--- Material provided Enclosed Below ---
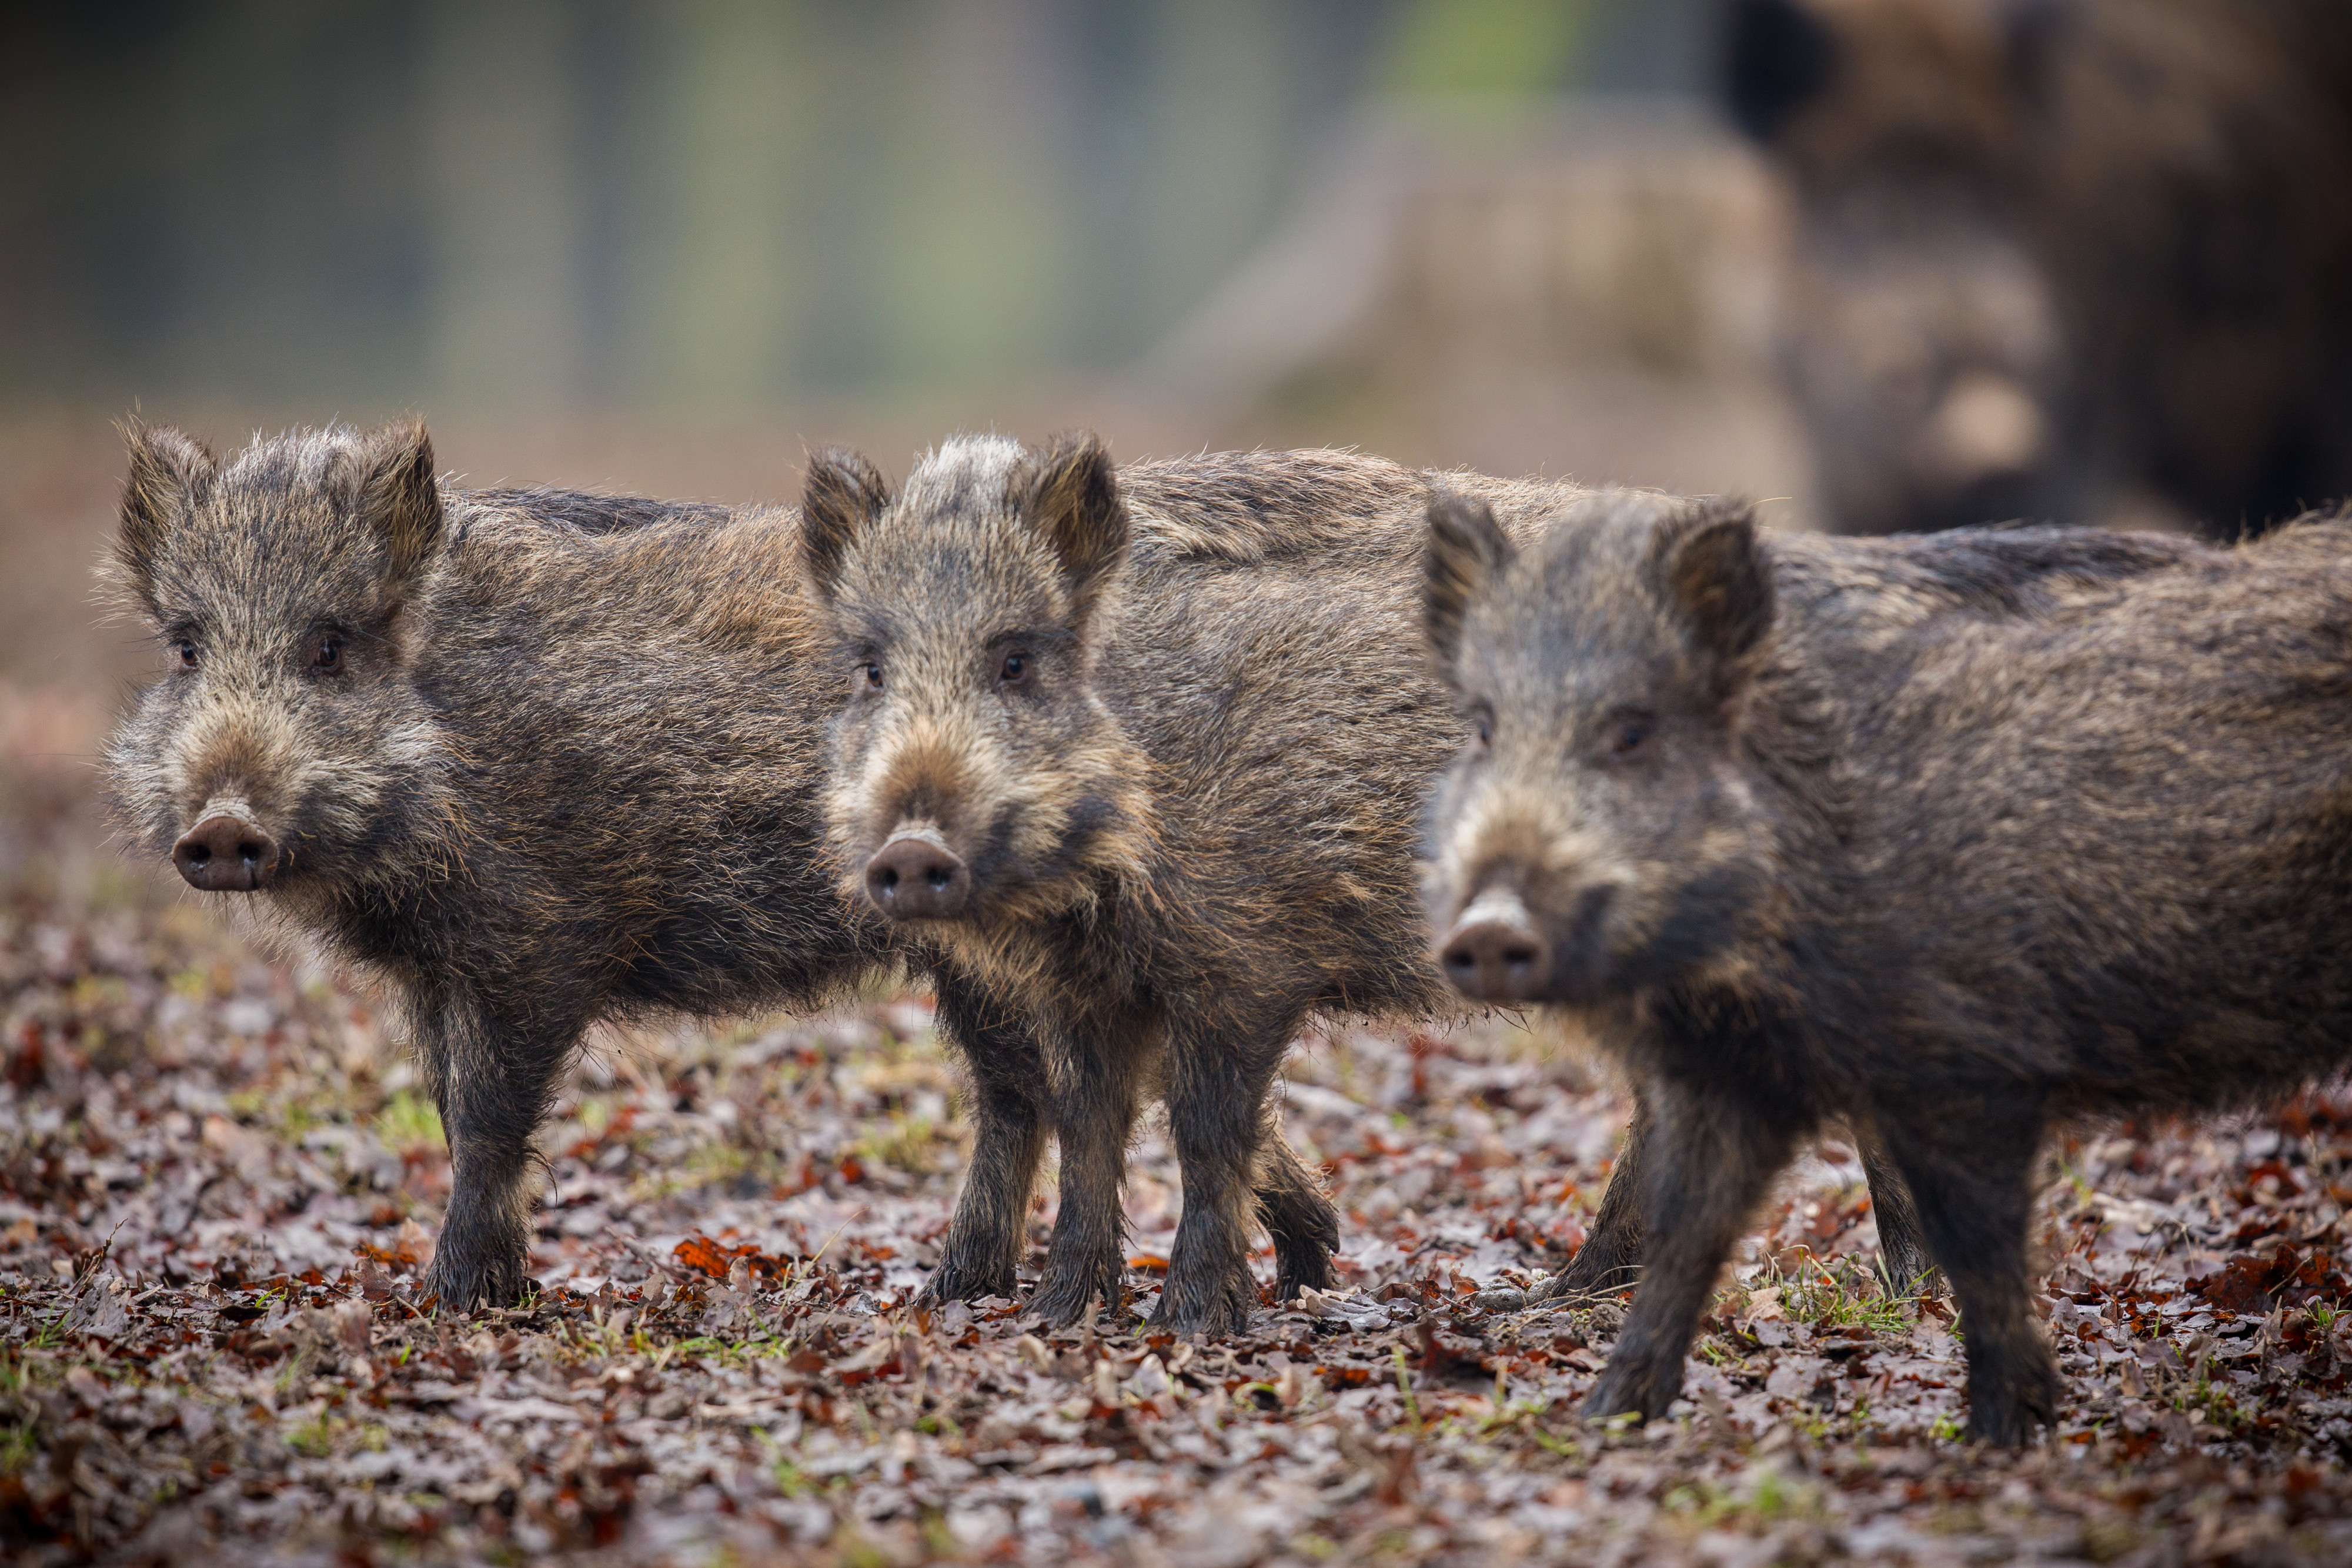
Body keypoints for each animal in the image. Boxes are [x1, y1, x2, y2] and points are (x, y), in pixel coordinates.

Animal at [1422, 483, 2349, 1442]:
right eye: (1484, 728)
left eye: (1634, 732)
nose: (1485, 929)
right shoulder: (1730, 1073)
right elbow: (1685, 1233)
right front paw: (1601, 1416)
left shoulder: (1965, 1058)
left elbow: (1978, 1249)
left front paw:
--- End of Enclosed Material provided ---
### Problem statement
Only the words belong in your copy: restate the data above exactly and leave the images out.

### Exercise answer
Body keypoints for each animal in the image. Boxes are [x1, y1, x2, y2] and points are (x, y), in pixel coordinates.

Animal at [1422, 483, 2349, 1442]:
right eye: (1484, 728)
left eye: (1634, 732)
nose: (1485, 929)
right shoulder: (1730, 1073)
right elbow: (1685, 1233)
right front paw: (1601, 1416)
left shoulder: (1965, 1058)
left elbow: (1978, 1249)
left front paw:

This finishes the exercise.